Gun control is the next major item on New York State’s justice reform agenda, with six control bills up for debate in the state legislature, as Democrats continue to exploit their electoral majority, Newsday reports.
More than two dozen other gun measures are under consideration by lawmakers in the first election year since Republicans lost the State Senate majority and the power to block firearms measures.
“I would say this can be one of the biggest years when you go to the history book,” said Assmblyman Felix Ortiz (D-Brooklyn).
“New York State will finally be able to move forward to have real gun control reforms in place.”
But the Democrats’ majority hasn’t stopped a fierce pushback on other justice reform measures from conservative opponents.
On January 1, a bill eliminating money bail for many offenses went into effect, but a campaign by victims’ groups and law enforcement has prompted a debate over softening the measure.
The dozens of gun control measures adopted and proposed so far in the 2019-20 legislative session follows a dearth of gun control measures from February 2013 through 2018. During that time, the Senate’s former Republican majority blocked most gun measures following the passage of the landmark SAFE Act in January 2013, a month after the Sandy Hook school massacre in Connecticut.

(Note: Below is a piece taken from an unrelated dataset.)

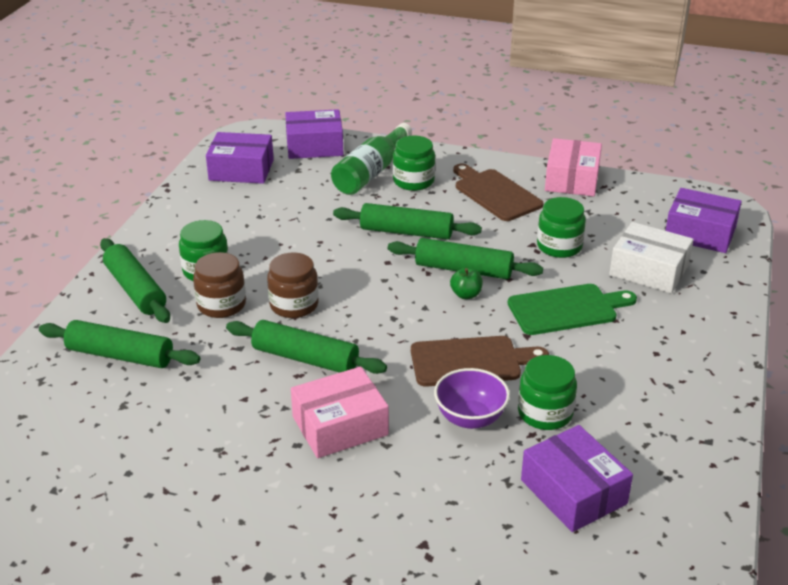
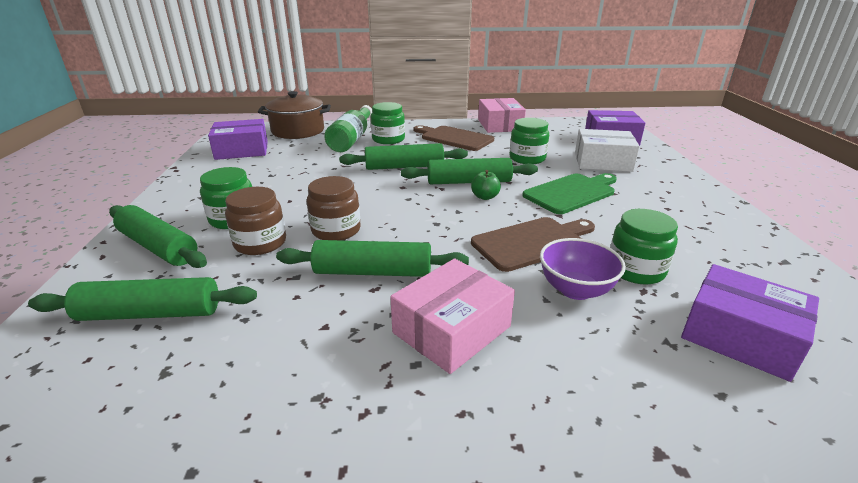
camera: 20 degrees left, 5 degrees down
(314, 146) = (298, 131): purple box -> brown pot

Republicans, with little input on Democratic gun bills, have also found their own gun proposals — to support legal gun owners’ rights and crack down on illegal guns — mired in committee.
For example, a bill by Assembly Republicans to repeal most of the SAFE Act backed by a petition of more than 125,000 names has failed to move from committee since 2013. Even a Republican bill to require public hearings before gun control bills are passed has failed to move out of its initial Assembly committee since April 26, 2019.
The SAFE Act’s provisions included banning assault rifles; using a background check to keep “dangerously mental ill” people from buying firearms; requiring renewal of pistol permits; and limits on how many bullets a rifle can hold without reloading.
“We are all for good public policy that makes sense,” said Assembly Republican leader William A. Barclay (R-Pulaski), who sponsors the public hearing bill.
“We want to keep our citizens safe, but we also think there is a constitutional right to bear arms. We don’t think this meets the balance test.”
Proposals up for consideration include:
- Prohibiting “ghost guns,” which would bar individuals who can’t legally possess a firearm from buying separate parts, then assembling an untraceable gun or shotgun.
- Authorizing courts to seize guns from the scene of a domestic violence incident.
- Denying firearm permits and licenses to an applicant who committed certain misdemeanors deemed serious in another state. Current law already denies permits and licenses to New Yorkers if they commit serious misdemeanors within New York.
- Requiring all crime gun data including ballistic records to be kept in a centralized database for use by law enforcement.
- Sharing “flags” of mental health concerns about gun owners to officials in other states.
- Creating a “domestic violence misdemeanor” that could deny firearms from an abuser upon conviction.